Hal tersebut disampaikan Badan Pembina Harian (BPH) Badan Pelayanan dan Pemenuhan Gizi Muhammadiyah (BPPGM), Siti Noordjannah Djohantini, dalam acara Uji Sertifikasi Kompetensi Juru Masak Makan Bergizi Muhammadiyah di SPPG UNISA Yogyakarta.
“Ini menjadi sangat penting dalam rangka mengampu SPPG Muhammadiyah secara nasional. Kita harus memiliki juru masak atau chef yang benar-benar ahli, karena Muhammadiyah dan ‘Aisyiyah terbiasa bekerja dengan ilmu yang diamalkan secara profesional,” ujar Noordjannah dikutip Minggu, 6 September 2026.
Noordjannah menjelaskan pelaksanaan sertifikasi juru masak merupakan bagian dari sistem pengelolaan SPPG Muhammadiyah yang dibangun secara serius dan tidak sederhana. Dalam prosesnya, Muhammadiyah dan ‘Aisyiyah mengintegrasikan berbagai sumber daya, termasuk menggandeng perguruan tinggi yang memiliki kompetensi di bidang gizi.
Salah satunya adalah Universitas ‘Aisyiyah Yogyakarta (UNISA) yang memiliki program studi gizi dengan akreditasi unggul. Kolaborasi tersebut menjadi bagian dari upaya Muhammadiyah memastikan pengelolaan program pemenuhan gizi berjalan berdasarkan standar keilmuan dan profesionalitas.
“Sertifikasi jurumasak ini diharapkan dapat mencetak chef profesional tersertifikasi dari setiap SPPG. Jadi melalui program ini kami menekankan bahwa ini bukan untuk kepentingan sendiri. Maka, cara dakwah seperti inilah yang harus terus dijaga,” jelasnya.
Seiring dengan berkembangnya SPPG Muhammadiyah secara nasional, Noordjannah menilai penguatan sumber daya manusia menjadi salah satu aspek yang tidak dapat dipisahkan dari profesionalisasi tata kelola.
Karena itu, selain membangun manajemen yang profesional, Muhammadiyah memastikan bahwa kerja sama yang dilakukan dengan berbagai Lembaga Sertifikasi Profesi (LSP) dilakukan secara serius dan memperhatikan asas profesionalitas.

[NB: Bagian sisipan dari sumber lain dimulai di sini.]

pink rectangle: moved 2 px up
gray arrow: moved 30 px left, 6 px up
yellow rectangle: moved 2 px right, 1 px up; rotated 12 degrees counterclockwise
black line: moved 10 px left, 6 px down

Noordjannah juga mengapresiasi antusiasme para peserta sertifikasi yang datang dari berbagai daerah di Indonesia. Ia berharap semangat tersebut terus menjadi bagian dari upaya meningkatkan kualitas pengelolaan SPPG Muhammadiyah.
Di sisi lain, ia mengingatkan seluruh jajaran manajemen SPPG Muhammadiyah untuk senantiasa mematuhi regulasi yang telah ditetapkan. Kepatuhan terhadap regulasi, menurutnya, harus berjalan beriringan dengan tata kelola internal Muhammadiyah yang menjunjung tinggi akuntabilitas dan amanah.
“Selain seluruh regulasi, kita punya tata kelola internal yang sangat ketat yang selama ini menjadi DNA Muhammadiyah, yakni akuntabilitas, bekerja atas dasar amanah, ikhlas, dan berkhidmat. Nah, itu yang tidak bisa ditawar lagi!” pungkasnya.